Flush stdin

Tue Oct 21 19:16:33 EDT 2014

On Mon, Oct 20, 2014 at 9:41 PM, Marko Rauhamaa <marko at pacujo.net> wrote:
> Dan Stromberg <drsalists at gmail.com>:
>
>> Often with TCP protocols, line buffered is preferred to character
>> buffered,
>
> Terminal devices support line buffering on write.

Yes, though that's not the only place it's useful.

> Line buffering on read is an illusion created by higher-level libraries.
> The low-level read function reads in blocks of bytes.

Actually, doesn't line buffering sometimes exist inside an OS kernel?
stty/termios/termio/sgtty relate here, for *ix examples.  Supporting
code: http://stromberg.dnsalias.org/~strombrg/ttype/  It turns on
character-at-a-time I/O in the tty driver via a variety of methods for
portability.  I wrote it in C before I took an interest in Python.

Also, here's some supporting documentation:
http://man7.org/linux/man-pages/man3/stdout.3.html - excerpt:
    Indeed, normally terminal input is line buffered in the kernel.

But even if line buffering (or even character buffering) were never in
the kernel, calling it an illusion is perhaps going a little far.
It's useful sometimes, irrespective of where it comes from.
"Illusion" has a bit of an undeserved pejorative connotation.

>> Also, it's a straightforward way of framing your data, to avoid
>> getting messed up by Nagle or fragmentation.
>
> Nagle affects the communication between the peer OS kernels and isn't
> directly related to anything the application does.

Actually, Nagle can cause two or more small packets to be merged,
which is something an application must be able to deal with, because
they could show up in the receiving application as one or more (but
anyway: fewer) merged recv()'s.  That's one reason why something like
http://stromberg.dnsalias.org/~strombrg/bufsock.html can be helpful.

> Also, Nagle doesn't
> play any role with pipes.

Yes, but pipes aren't the only thing involved in the OP's question.
You "simplified" the problem down to pipes, but that doesn't really
capture the complete essence of the matter.  Nagle is one of the
reasons.

>>> ========================================================================
>>> $ bash ./test.sh | strace python3 ./test.py
>>> ...
>>> read(0, "x", 4096)                      = 1
>>> read(0, "x", 4096)                      = 1
>>> read(0, "x", 4096)                      = 1
>>> read(0, "x", 4096)                      = 1
>>> read(0, "x", 4096)                      = 1
>>> fstat(1, {st_mode=S_IFCHR|0620, st_rdev=makedev(136, 3), ...}) = 0
>>> mmap(NULL, 4096, PROT_READ|PROT_WRITE, MAP_PRIVATE|MAP_ANONYMOUS, -1,
>>> 0) = 0x7f3143bab000
>>> write(1, "120\n", 4120
>>> )                    = 4
>>> ...
>> ========================================================================
>>
>> This is tremendously inefficient.  It demands a context switch for
>> every character.
>
> Inefficiency isn't an issue when you generate one byte a second.

Of course, but who's doing one byte per second?  You and I in our
tests, and perhaps some application developers with remarkably
undemanding I/O.  That doesn't really mean we should _recommend_ a
series of os.read(0, 1)'s.

> If data
> were generated at a brisker pace, "read(0, ..., 4096)" could get more
> bytes at a time.
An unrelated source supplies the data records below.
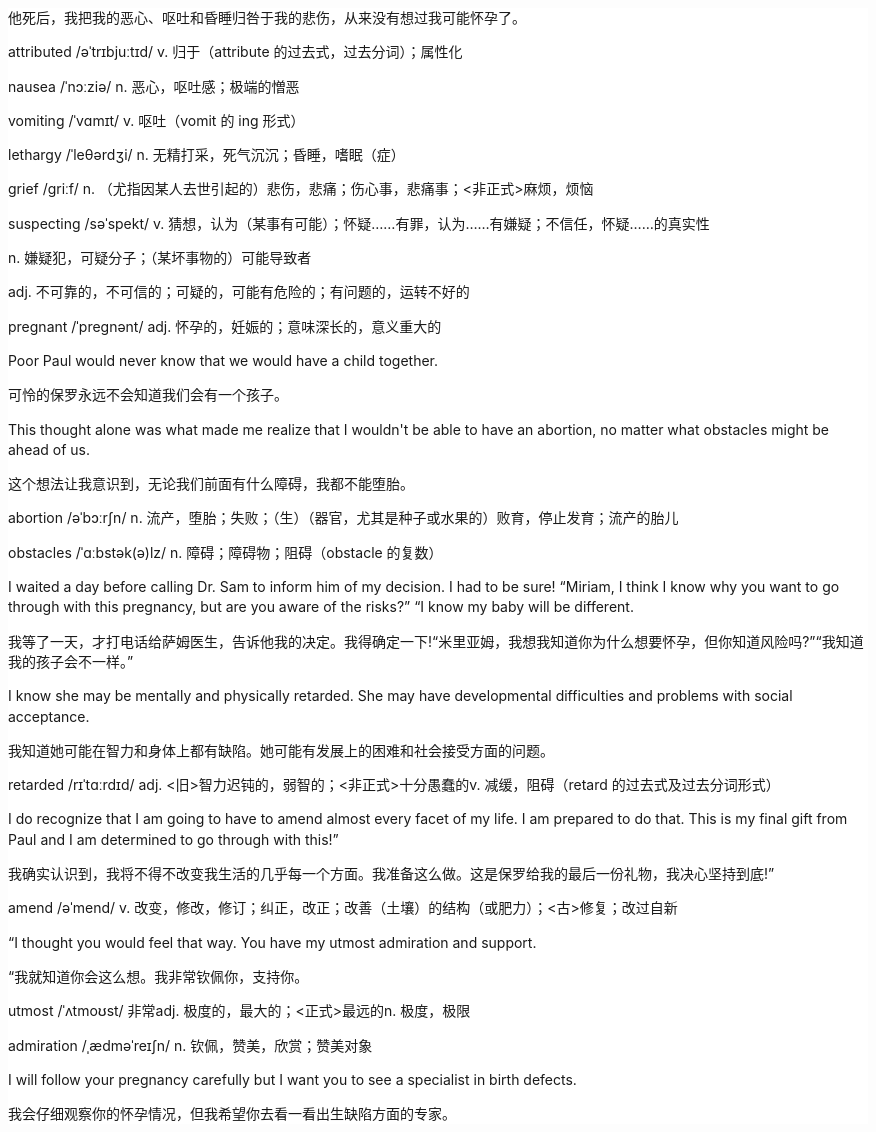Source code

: 他死后，我把我的恶心、呕吐和昏睡归咎于我的悲伤，从来没有想过我可能怀孕了。

attributed /əˈtrɪbjuːtɪd/ v. 归于（attribute 的过去式，过去分词）；属性化

nausea /ˈnɔːziə/ n. 恶心，呕吐感；极端的憎恶

vomiting /ˈvɑmɪt/ v. 呕吐（vomit 的 ing 形式）

lethargy /ˈleθərdʒi/ n. 无精打采，死气沉沉；昏睡，嗜眠（症）

grief /ɡriːf/ n. （尤指因某人去世引起的）悲伤，悲痛；伤心事，悲痛事；<非正式>麻烦，烦恼

suspecting /səˈspekt/ v. 猜想，认为（某事有可能）；怀疑……有罪，认为……有嫌疑；不信任，怀疑……的真实性

n. 嫌疑犯，可疑分子；（某坏事物的）可能导致者

adj. 不可靠的，不可信的；可疑的，可能有危险的；有问题的，运转不好的

pregnant /ˈpreɡnənt/ adj. 怀孕的，妊娠的；意味深长的，意义重大的

Poor Paul would never know that we would have a child together.

可怜的保罗永远不会知道我们会有一个孩子。

This thought alone was what made me realize that I wouldn't be able to have an abortion, no matter what obstacles might be ahead of us.

这个想法让我意识到，无论我们前面有什么障碍，我都不能堕胎。

abortion /əˈbɔːrʃn/ n. 流产，堕胎；失败；（生）（器官，尤其是种子或水果的）败育，停止发育；流产的胎儿

obstacles /ˈɑːbstək(ə)lz/ n. 障碍；障碍物；阻碍（obstacle 的复数）

I waited a day before calling Dr. Sam to inform him of my decision. I had to be sure! “Miriam, I think I know why you want to go through with this pregnancy, but are you aware of the risks?” “I know my baby will be different.

我等了一天，才打电话给萨姆医生，告诉他我的决定。我得确定一下!“米里亚姆，我想我知道你为什么想要怀孕，但你知道风险吗?”“我知道我的孩子会不一样。”

I know she may be mentally and physically retarded. She may have developmental difficulties and problems with social acceptance.

我知道她可能在智力和身体上都有缺陷。她可能有发展上的困难和社会接受方面的问题。

retarded /rɪˈtɑːrdɪd/ adj. <旧>智力迟钝的，弱智的；<非正式>十分愚蠢的v. 减缓，阻碍（retard 的过去式及过去分词形式）

I do recognize that I am going to have to amend almost every facet of my life. I am prepared to do that. This is my final gift from Paul and I am determined to go through with this!”

我确实认识到，我将不得不改变我生活的几乎每一个方面。我准备这么做。这是保罗给我的最后一份礼物，我决心坚持到底!”

amend /əˈmend/ v. 改变，修改，修订；纠正，改正；改善（土壤）的结构（或肥力）；<古>修复；改过自新

“I thought you would feel that way. You have my utmost admiration and support.

“我就知道你会这么想。我非常钦佩你，支持你。

utmost /ˈʌtmoʊst/ 非常adj. 极度的，最大的；<正式>最远的n. 极度，极限

admiration /ˌædməˈreɪʃn/ n. 钦佩，赞美，欣赏；赞美对象

I will follow your pregnancy carefully but I want you to see a specialist in birth defects.

我会仔细观察你的怀孕情况，但我希望你去看一看出生缺陷方面的专家。
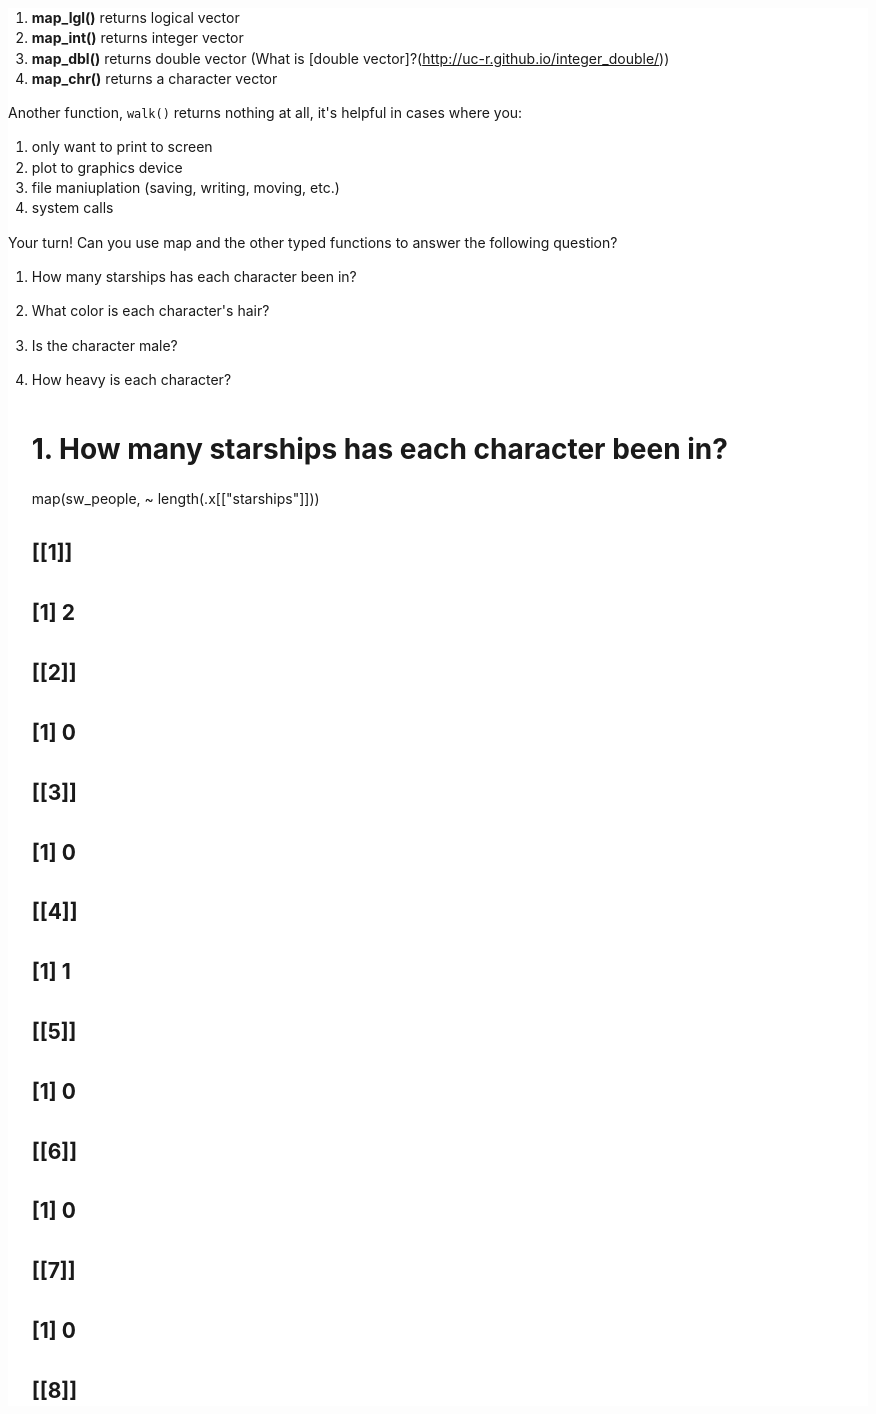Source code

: 1.  **map\_lgl()** returns logical vector
2.  **map\_int()** returns integer vector
3.  **map\_dbl()** returns double vector (What is \[double
    vector\]?(<http://uc-r.github.io/integer_double/>))
4.  **map\_chr()** returns a character vector

Another function, `walk()` returns nothing at all, it's helpful in cases
where you:

1.  only want to print to screen
2.  plot to graphics device
3.  file maniuplation (saving, writing, moving, etc.)
4.  system calls

Your turn! Can you use map and the other typed functions to answer the
following question?

1.  How many starships has each character been in?
2.  What color is each character's hair?
3.  Is the character male?
4.  How heavy is each character?



    # 1. How many starships has each character been in?
    map(sw_people, ~ length(.x[["starships"]]))

    ## [[1]]
    ## [1] 2
    ## 
    ## [[2]]
    ## [1] 0
    ## 
    ## [[3]]
    ## [1] 0
    ## 
    ## [[4]]
    ## [1] 1
    ## 
    ## [[5]]
    ## [1] 0
    ## 
    ## [[6]]
    ## [1] 0
    ## 
    ## [[7]]
    ## [1] 0
    ## 
    ## [[8]]
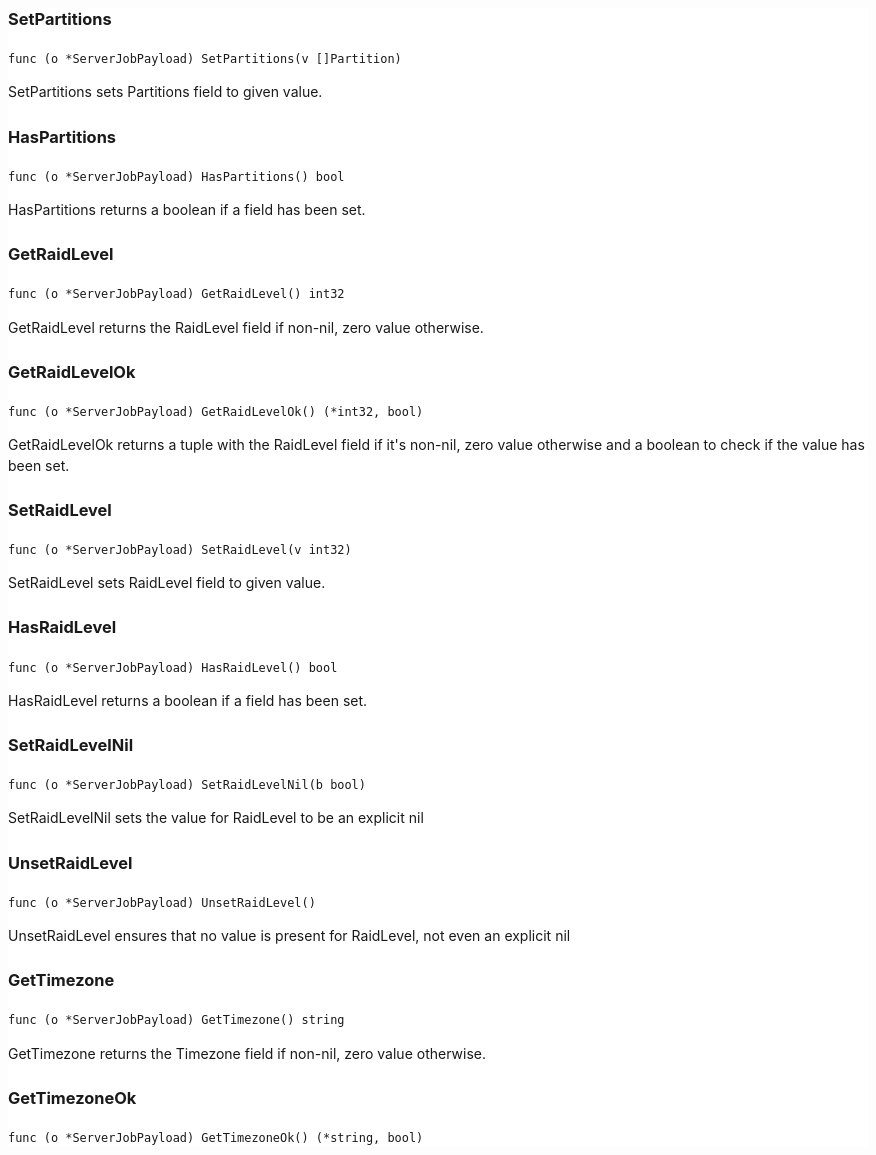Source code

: ### SetPartitions

`func (o *ServerJobPayload) SetPartitions(v []Partition)`

SetPartitions sets Partitions field to given value.

### HasPartitions

`func (o *ServerJobPayload) HasPartitions() bool`

HasPartitions returns a boolean if a field has been set.

### GetRaidLevel

`func (o *ServerJobPayload) GetRaidLevel() int32`

GetRaidLevel returns the RaidLevel field if non-nil, zero value otherwise.

### GetRaidLevelOk

`func (o *ServerJobPayload) GetRaidLevelOk() (*int32, bool)`

GetRaidLevelOk returns a tuple with the RaidLevel field if it's non-nil, zero value otherwise
and a boolean to check if the value has been set.

### SetRaidLevel

`func (o *ServerJobPayload) SetRaidLevel(v int32)`

SetRaidLevel sets RaidLevel field to given value.

### HasRaidLevel

`func (o *ServerJobPayload) HasRaidLevel() bool`

HasRaidLevel returns a boolean if a field has been set.

### SetRaidLevelNil

`func (o *ServerJobPayload) SetRaidLevelNil(b bool)`

 SetRaidLevelNil sets the value for RaidLevel to be an explicit nil

### UnsetRaidLevel
`func (o *ServerJobPayload) UnsetRaidLevel()`

UnsetRaidLevel ensures that no value is present for RaidLevel, not even an explicit nil
### GetTimezone

`func (o *ServerJobPayload) GetTimezone() string`

GetTimezone returns the Timezone field if non-nil, zero value otherwise.

### GetTimezoneOk

`func (o *ServerJobPayload) GetTimezoneOk() (*string, bool)`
Notice that even if the Python code requests 5 bytes,
> CPython requests up to 4096 bytes in a single read.

Not if you use os.read(0, 1), for example, which was what you appeared
to be recommending.  os.read(0, 1) (when on a pipe) makes a call into
kernel space via a context switch, once for each os.read(0, 1).

I guess I should add that when you do an os.read(0, 1), and see it
show up in strace, strace is showing kernel<->userspace interactions,
not library stuff, and not stuff in an application that sits above
libraries.  ltrace shows some of the library stuff, but probably not
all of it - I haven't studied ltrace as much as I have strace.

Just wondering: Are we helping the OP?